In response to a public records request, the FDIC redacted a reference to the meeting from Bair’s calendar, saying that matters involving examination, operating or condition reports on a bank are exempt by law from public disclosure. But Bair spokesman Gray said last week that the meeting was only an “informal meet and greet.”
Added Gray: “It is improper and wrong to suggest even the appearance that this had anything to do with Chairman Bair’s mortgages.”
Frahm, the Bank of America vice president, declined to answer questions about the meeting. “We do not comment publicly on our interactions with regulators,” he said.
FDIC ethics officer Fagan said he didn’t know about Bair’s meeting with Curl. He said informal meetings do not fall under the ethics law.
In his initial interview with the Investigative Fund, Fagan was asked in general about the agency’s ethics rules. He said that any members of the FDIC board — including a chairman — who applied for a mortgage loan from Bank of America would have to disqualify themselves from any particular matters involving that bank. Failure to do so could lead to disciplinary action, he said.

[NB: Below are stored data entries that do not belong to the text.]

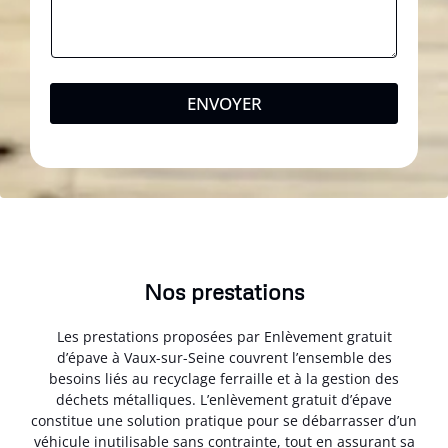
ENVOYER
Nos prestations
Les prestations proposées par Enlèvement gratuit
d’épave à Vaux-sur-Seine couvrent l’ensemble des
besoins liés au recyclage ferraille et à la gestion des
déchets métalliques. L’enlèvement gratuit d’épave
constitue une solution pratique pour se débarrasser d’un
véhicule inutilisable sans contrainte, tout en assurant sa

When later asked specifically about Bair’s loans, Fagan said she could be involved in a range of activities involving Bank of America without violating the rules.
For example, he said, Bair’s testimony before Congress about the FDIC’s role in Bank of America’s bailout does not qualify as a “particular matter” involving the bank, because Bair was compelled to testify.
In addition, he said, any advice or opinions she might have offered to President Obama, Treasury Secretary Timothy Geithner or Fed Chairman Ben Bernanke about issues affecting Bank of America would not violate the ethics rules. Nor, Fagan said, would talking to staff members about those issues or holding “meet and greets” with Bank of America executives.
“I was asked if I would — had I known she was applying for a loan — if I would have granted her a waiver in July. The answer was absolutely yes,” Fagan said. He said the waiver will be good “for the remainder of her current career.”